Connection Contact and Community ( CCC ) is light in tone but it would probably be unfair to cite this as the reason for its downfall. The Search lightened up a fair while ago, somewhere between Bazaar of Lush Loose Limbs and Deranged Minds Unite . Indeed their previous album, Saturnine Songs , which I rated highly, was full of gentle, ambient explorations. CCC is patchy. It feels like a bunch of outtakes from material spanning the whole Search career, the exact same affliction which blighted OMD’s History Of Modern . Good as it is, in places, it just doesn’t feel like an album, doesn’t come across as a statement of intent the way Saturnine Songs undoubtedly did. CCC by contrast, is a clutch of bonuses. If we treat it as such, a kind of The Search epilogue , CCC is actually quite gratifying. There are some lovely songs, ‘Jet’, for example, and the exquisite ‘Alone In A Space Shuttle’. There are also some standout moments. The finale to ‘Silent Days’ where Tekeyan shrieks “will it stay the same, only silent days” his voice almost breaking is nothing short of exhilarating.

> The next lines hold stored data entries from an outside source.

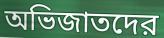
অভিজাতদেরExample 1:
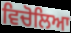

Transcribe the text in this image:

ਵਿਚੋਲਿਆ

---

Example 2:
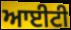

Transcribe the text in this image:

ਆਈਟੀ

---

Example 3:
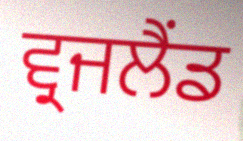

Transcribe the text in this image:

ਵ੍ਰਜਲੈਂਡ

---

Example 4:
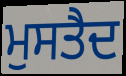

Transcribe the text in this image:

ਮੁਸਤੈਦ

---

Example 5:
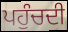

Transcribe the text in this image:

ਪਹੁੰਚਦੀ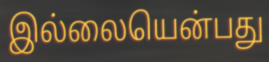
இல்லையென்பதுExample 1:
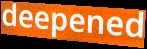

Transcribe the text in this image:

deepened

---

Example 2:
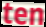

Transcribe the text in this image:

ten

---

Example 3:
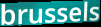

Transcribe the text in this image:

brussels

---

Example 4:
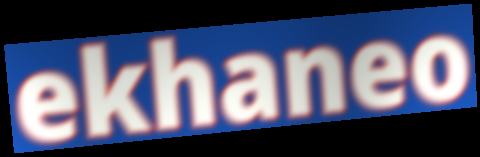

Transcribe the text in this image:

ekhaneo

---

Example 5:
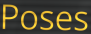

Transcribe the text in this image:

Poses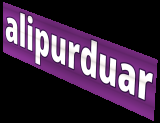
alipurduarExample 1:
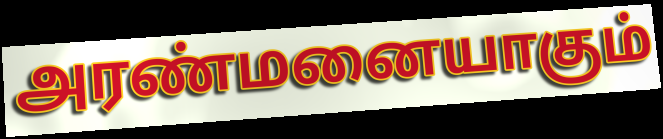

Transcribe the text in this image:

அரண்மனையாகும்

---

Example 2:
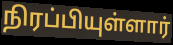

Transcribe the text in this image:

நிரப்பியுள்ளார்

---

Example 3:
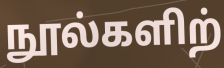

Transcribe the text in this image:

நூல்களிற்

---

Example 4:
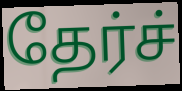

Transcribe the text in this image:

தேர்ச்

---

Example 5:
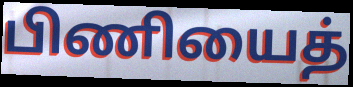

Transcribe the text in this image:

பிணியைத்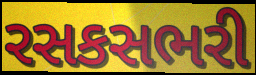
રસકસભરીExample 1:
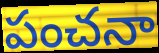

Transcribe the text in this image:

పంచనా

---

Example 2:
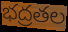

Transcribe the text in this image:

భద్రతల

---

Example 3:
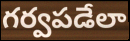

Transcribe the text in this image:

గర్వపడేలా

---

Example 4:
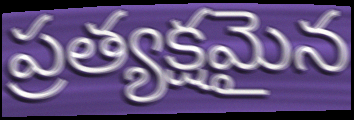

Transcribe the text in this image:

ప్రత్యక్షమైన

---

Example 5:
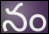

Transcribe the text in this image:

నం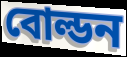
বোল্ডন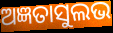
ଅଜ୍ଞତାସୁଲଭ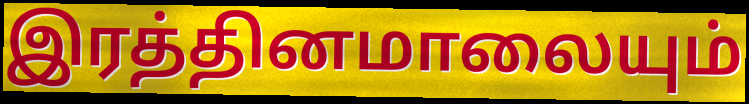
இரத்தினமாலையும்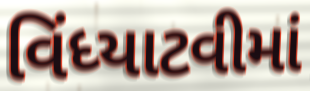
વિંધ્યાટવીમાં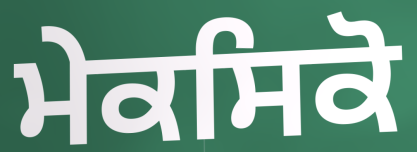
ਮੇਕਸਿਕੋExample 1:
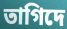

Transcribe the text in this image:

তাগিদে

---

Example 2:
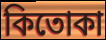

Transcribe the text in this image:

কিতোকা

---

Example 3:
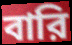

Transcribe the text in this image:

বারি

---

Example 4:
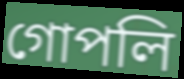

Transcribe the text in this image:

গোপলি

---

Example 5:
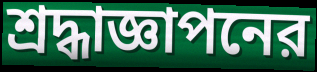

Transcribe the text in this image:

শ্রদ্ধাজ্ঞাপনেরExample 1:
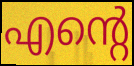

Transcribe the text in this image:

എന്റെ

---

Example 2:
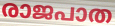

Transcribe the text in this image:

Lyrically the album walks the same nostalgia paths as you would expect from this band. There’s a lot less symbolism this time around. But still we get paeans to old girlfriends, moving back home, the pragmatist Vs the dreamer – typical morsels from the mind of Razmig Tekeyan. The musicianship on CCC is faultless and I have no gripe with the new line-up whatsoever. Existing Search fans certainly shouldn’t give up on the band just yet. But if we’re honest, if this record lacks thrills and it lacks a purpose. The music is often lovely, but never quite freezes the blood in your veins. Yet as a weary, end of career, (I hope not) reflection, CCC is as comfy as a favourite pair of slippers by the fireside. The sad thing is, The Search were once that fire!

The Search for excitement, intent and identity. An eternally interesting songwriter fanning the embers. Not quite extinguished yet.